I was a giant fan of The Monkees when I was a kid, so this movie was very close to my heart. I thought that they did a great job finding four guys who resembled them so well. This movie had a really good balance between the whimsical side of the group we know from the TV show, and the behind the scene struggles concerning creative control over their music. I felt like I was really watching the Monkees in concert whenever they hit the stage, because I was sooo enjoying hearing the songs again. I loved the feel-good ending too, which made their roller coaster ride of a journey pay off with honest sentiment. Very decent job done here, in my opinion.

Cynthia S.
Cynthia S.

Super Reviewer

Daydream Believers: The Monkees Story gave me more than I expected, but then again I wasn't expecting much in the first place. It's a fairly shallow experience that doesn't give you too much new on the background of the Monkees television show, but what it does do it does well. Luckily. Daydream Believers is the reanactment of the story of the Monkees, starting with the creation of the television show to the breakout success of the show and the start of Monkeemania and ending at their inevitable downfall after the release of their only big screen outing "Head". Really, that's it. The unfortunate part of this reinterpretation is the lack of new information. In a movie like this, I'm looking for new facts that I didn't know before heading into the movie. The problem was I left only shaking my head because of the sugarcoated nature of the film. We never get a true look into the members' relationships with each other and any arguements that occur are quickly mended and forgotten, so somehow there's no character development in characters based off of real people. The character that receives, in my opinion, the most character development is probably Peter and Mike who seem to gain the most attention in this movie, but it's minimal. The extreme contrast of the actors speaking voices and the dubbed over singing borders on the Beatles Cartoon show levels, being to the point of laughability. However, the one praise I can lend to this movie is the casting.

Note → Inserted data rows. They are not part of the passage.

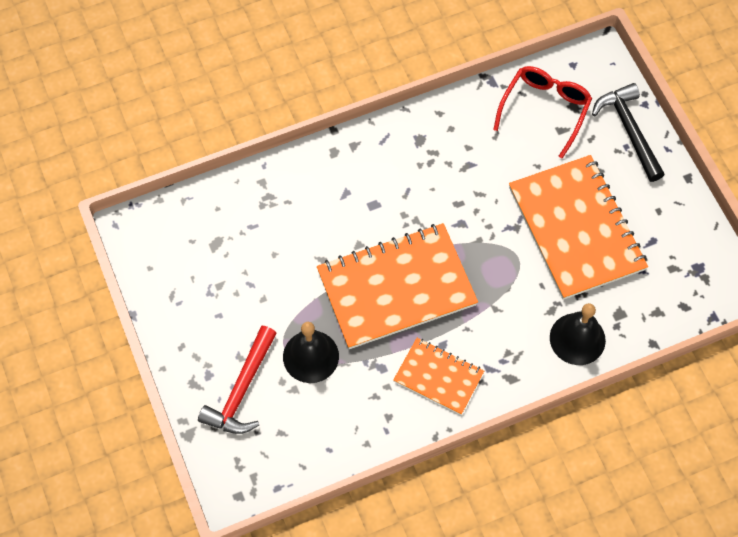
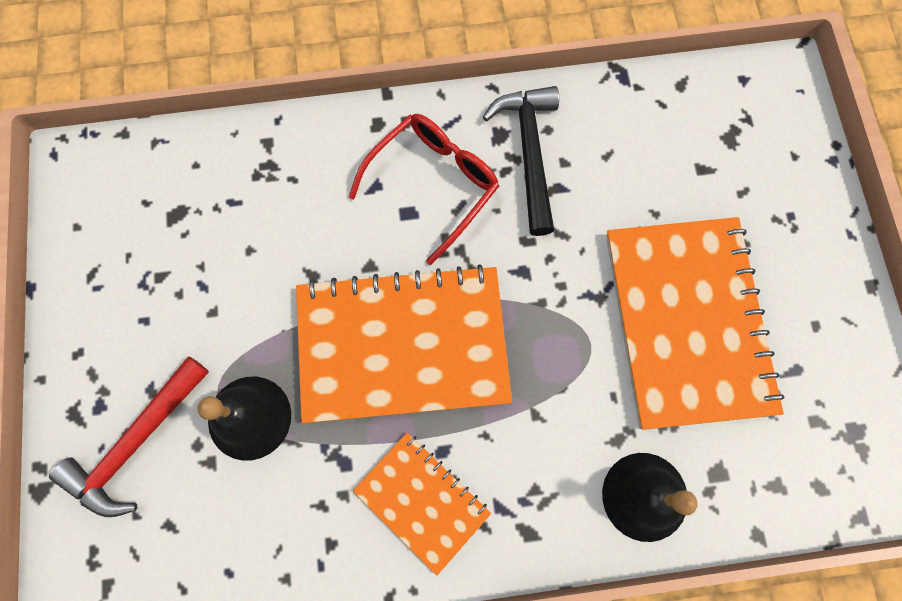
camera: 15 degrees right, 10 degrees up
(544, 110) = (687, 134): red glasses -> red glasses (433, 184)
(629, 130) = (801, 193): black hammer -> black hammer (529, 153)

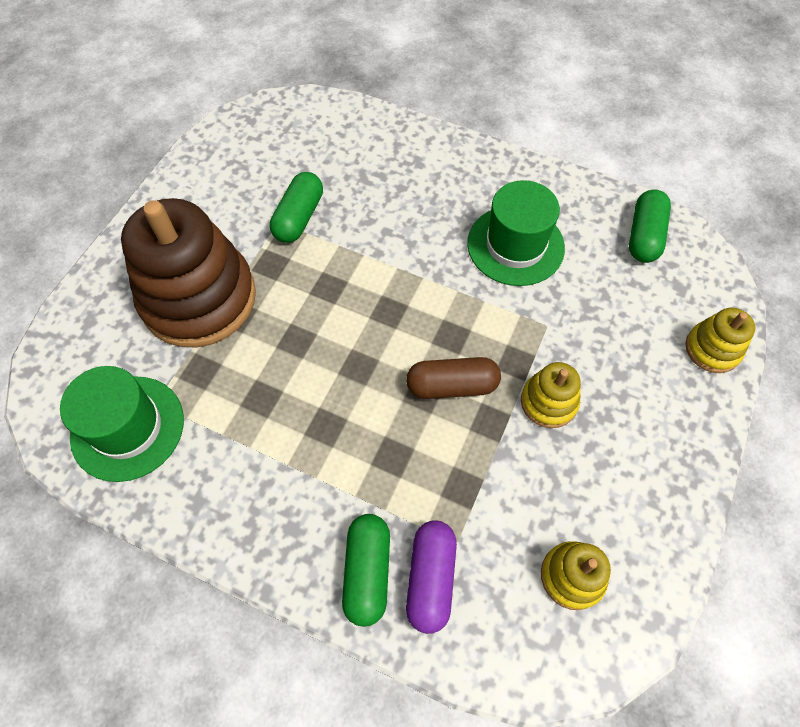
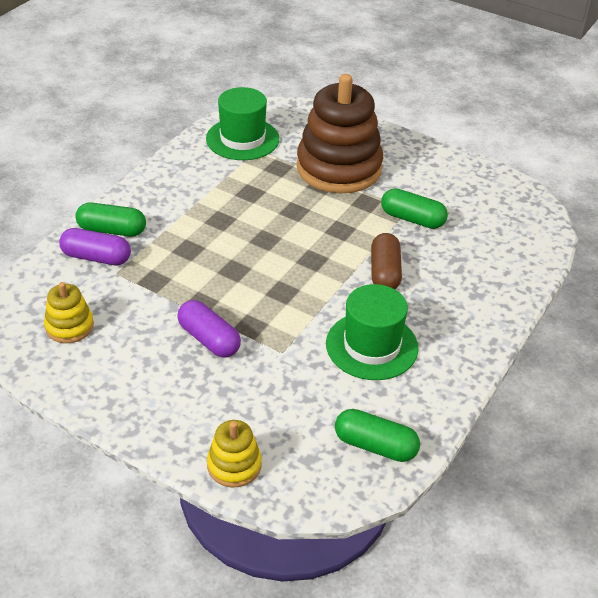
camera: 95 degrees right, 20 degrees down
(452, 386) = (237, 286): brown capsule -> brown capsule (384, 272)
(548, 402) = (209, 339): yellow stacking toy -> purple capsule

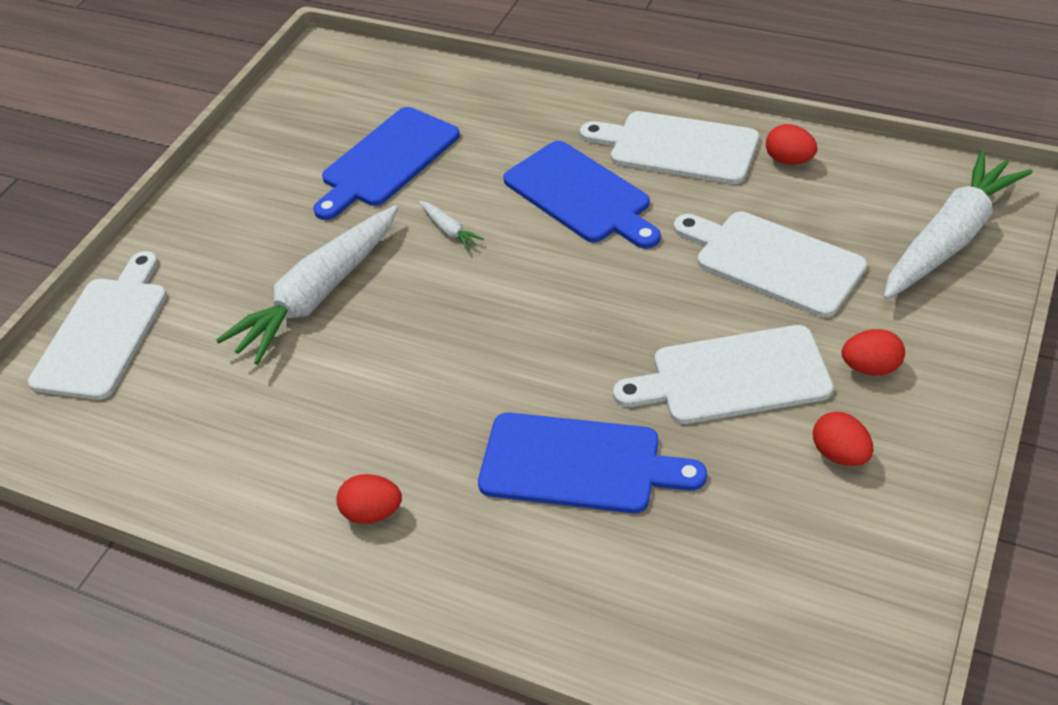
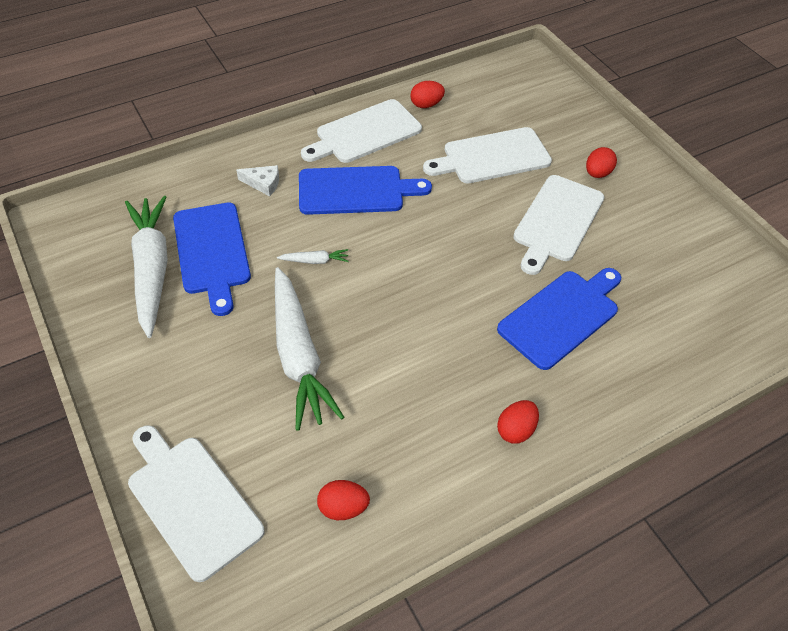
camera: 60 degrees left, 5 degrees up
(512, 132) = (263, 183): none -> white cheese
(840, 454) = (641, 218): red egg -> red egg (343, 507)
(950, 238) = (541, 95): white carrot -> white carrot (152, 269)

The actors they picked to play the Monkees do their job very well and while are not perfect, they resemble their real life counterparts. As well as they do perfect the one thing that a movie with the Monkees' antics in it needs: Hilarity. I had just as much fun if not more fun watching these four romp around and act silly as I did watching the original television show. Yeah, I said it. While I had fun watching it, I still ended the film feeling melancholy. Maybe it's because of the sugarcoated ending that made the whole history of the Monkees seem so happy and pleasant or maybe the still lingering memory of Davy Jones' death three months ago. I don't know. Either way, if you're a Monkees fan like I am, you may enjoy this. Those looking to get into the Monkees shouldn't use this as their first impression. Watch the real Monkees television show, or better yet listen to their music. (Real Rating: 62%)

Catherine Sumida
Catherine Sumida

Many bio-pics have an unusual fall-off point for viewer satisfaction depending on how big a fan of the subject the viewer is. A moderate fan can accept historical inacuracies or dramatic licence without even noticing, but a devouted fan will bristle at ever departure from real history. That's my problem with Daydream Believer. It does a good job taking the truly dramatic and twist-filled saga of The Monkees and condencing it into a standard formula flick, that formula is astoundingly different from reality on many occasions. Some of these discrepencies are nitpicky little things (like Mockey going to the public Monkees try outs when he actually had a private audition) but the oh-so-fake happy ending is far too much to forgive. Still, the cast does a good job capturing the spirit of the real Monkees, and the soundtrack is an obvious winner. There are much better sources to go to if you want the real story of The Monkees, but as pure entertainment, Daydream Believer is okay.